Récemment, le pays a décidé de nationaliser tous les actifs d’Esso Tchad, une ex-filiale du géant américain des hydrocarbures ExxonMobil, dont N’Djamena conteste la vente à une compagnie britannique, Savannah Energy.
Savannah Energy à l’origine de la crise
Et c’est la signature d’un accord d’achat entre le Cameroun et cette même société, Savannah Energy, qui est à l’origine du problème entre N’Djamena et Yaoundé.
“Pour gérer le pipeline, il y a deux sociétés qui ont été créées. Totco (Tchad oil transportation company) côté tchadien et Cotco (Cameroon oil transportation company) côté camerounais. Le Tchad a des actifs au sein de ces deux compagnies. Donc lorsque le rachat des actifs de Esso par Savannah côté tchadien a été remis en cause par le Tchad, Savannah est plutôt allé prendre position dans la société Cotco du côté camerounais et donc a fait comme si de rien n’était côté tchadien. Donc en contrôlant le brut à la sortie à travers Cotco, cela pose un problème fondamental pour le Tchad”, explique à la DW Gilbert Maoundonodji, qui a été coordonnateur du Groupe de recherches alternatives et de monitoring du projet pétrole Tchad-Cameroun.
Le brut tchadien provenant de l’exploitation des champs pétroliers de Doba est en effet transporté par oléoduc à travers le Cameroun, jusqu’au port de Kribi, avant d’être exporté sur les marchés internationaux.
Un règlement à l’amiable
Selon Gilbert Maoundonodji, si dans cette affaire c’est la souveraineté et la sécurité énergétique du Tchad qui est en jeu, aucun des deux pays n’a toutefois intérêt à ce que les relations se détériorent.
Un avis que partage l’éditorialiste camerounais Magloire Pépin Haman Mana qui pense que c’est certes une relation complexe mais si elle venait à se détériorer “les deux pays y perdraient énormément”.
“Le Cameroun tire des royalties du transport du pétrole tchadien, ainsi que du transport de marchandises du territoire camerounais à destination du Tchad”, rappelle pour sa part Philippe Nsoa, également éditorialiste camerounais.
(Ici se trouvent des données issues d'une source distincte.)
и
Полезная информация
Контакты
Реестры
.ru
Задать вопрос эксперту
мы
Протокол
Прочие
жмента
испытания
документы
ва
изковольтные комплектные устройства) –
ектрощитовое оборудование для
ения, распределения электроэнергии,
Il estime par ailleurs que “cela devrait être une crise de courte durée”.
Selon Philippe Nsoa, des tractations devraient sans doute déjà être en cours pour un règlement à l’amiable de la crise car, en réagissant avec véhémence, les autorités tchadiennes ont sans doute voulu faire réagir au plus haut niveau le pouvoir camerounais.